Good afternoon, ladies and gentlemen.

Let me first thank FLAR (the Latin American Reserve Fund) and its president, José Darío Uribe, for the opportunity of jointly organising this webinar with the Banco de España. It will be the first of many and marks the start of close collaboration between both institutions, formalised in a memorandum of understanding in December 2020. 

The close economic and financial ties between Latin America and Spain are widely known. The interest of the Banco de España in the region has grown, as you know, owing to the internationalisation of Spanish banks since the early 1990s, largely directed towards Latin America. In this process, the region has taken on great significance for the Spanish banking system. Indeed, Spanish banks' exposures to Latin America account, on pre-pandemic data, for almost one-fifth of the system's total exposures, and for almost 30% of exposures outside Spain. Accordingly, the region's economic performance has a most significant influence on Spanish banks' balance sheets, and the risks arising from these exposures may potentially become systemic. At the Banco de España, then, several directorates general – including Economics, Statistics and Research; Financial Stability, Regulation and Resolution; and Banking Supervision – devote many resources to monitoring all that occurs in the Latin American region from the real and financial perspective.

However, the Banco de España remains ambitious to strengthen its knowledge of and links to the region's economic agents. Our first Strategic Plan, for the 2020-2024 period, approved in January last year, actually set as one of its priorities that of increasing our contribution to this objective.
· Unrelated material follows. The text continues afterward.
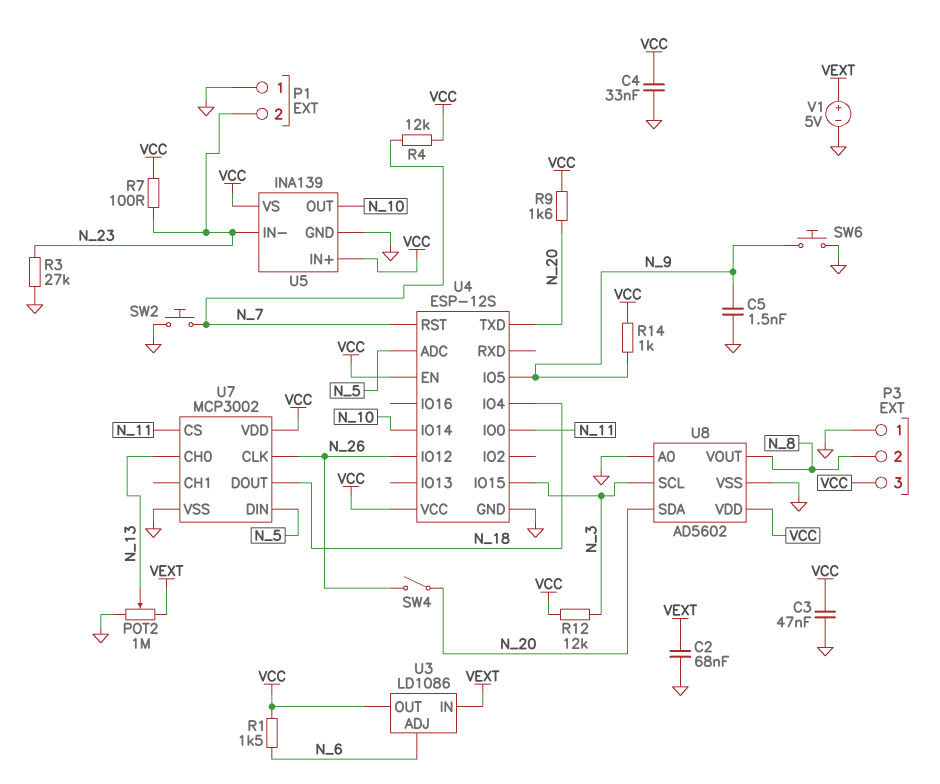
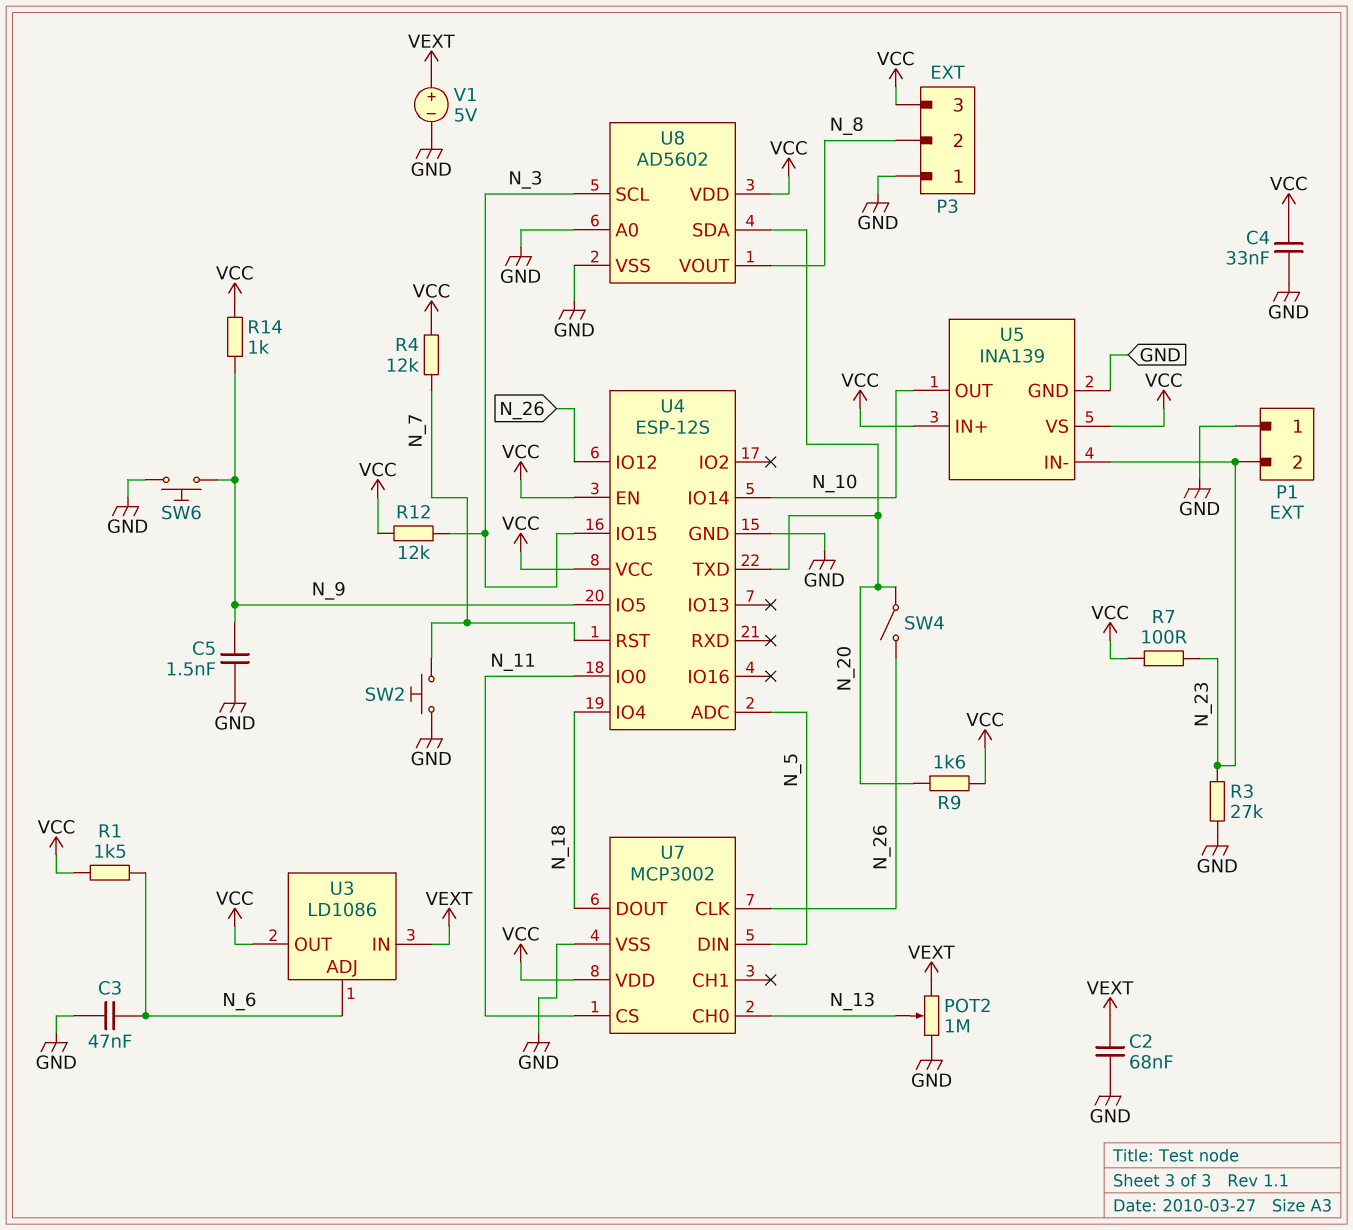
C3: 47nF (GND, VCC) -> 47nF (GND, N_6)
As part of this aim, we are pursuing a series of medium and long-term-oriented actions in the sphere of cooperation with Latin American central banks and institutions. We also seek to extend and enhance our analytical capacity in respect of the region's economies and financial systems. We are convinced that these seminars are a firm step forward in this direction.

The aim of this webinar is to shed some light on how remittance flows during the health crisis have influenced Latin America's macroeconomic and financial stability. As you are well aware, the Latin American economic situation has been particularly affected by the COVID-19 pandemic. Along with the human cost in lives, the effects on poverty and income distribution have been very severe. The global economic recovery might also be delayed reaching the region, increasing the likelihood that the crisis may cause more persistent economic effects. Despite this difficult situation, remittances have proven pandemic-proof1 and have behaved counter-cyclically in most of the region's countries, assuming a more important role as a source of external financing. This subject is crucial to Spain, since it is the second-ranked issuer country of remittances to Latin America. Some of the topics we will address today (such as the growing importance of digital money remittances, the role of fiscal stimulus measures in the resilience of remittances and the function of the informal economy) are key to understanding the behaviour of the flow of remittances in this crisis.

Undoubtedly, today's event will allow us to better understand these developments and – I hope – to draw some useful conclusions on how to tackle them from the central bank standpoint. Thank you for your attention.

Remittances barely fell by 1.6% in 2020, compared with their 4.8% decline during the 2008 financial crisis.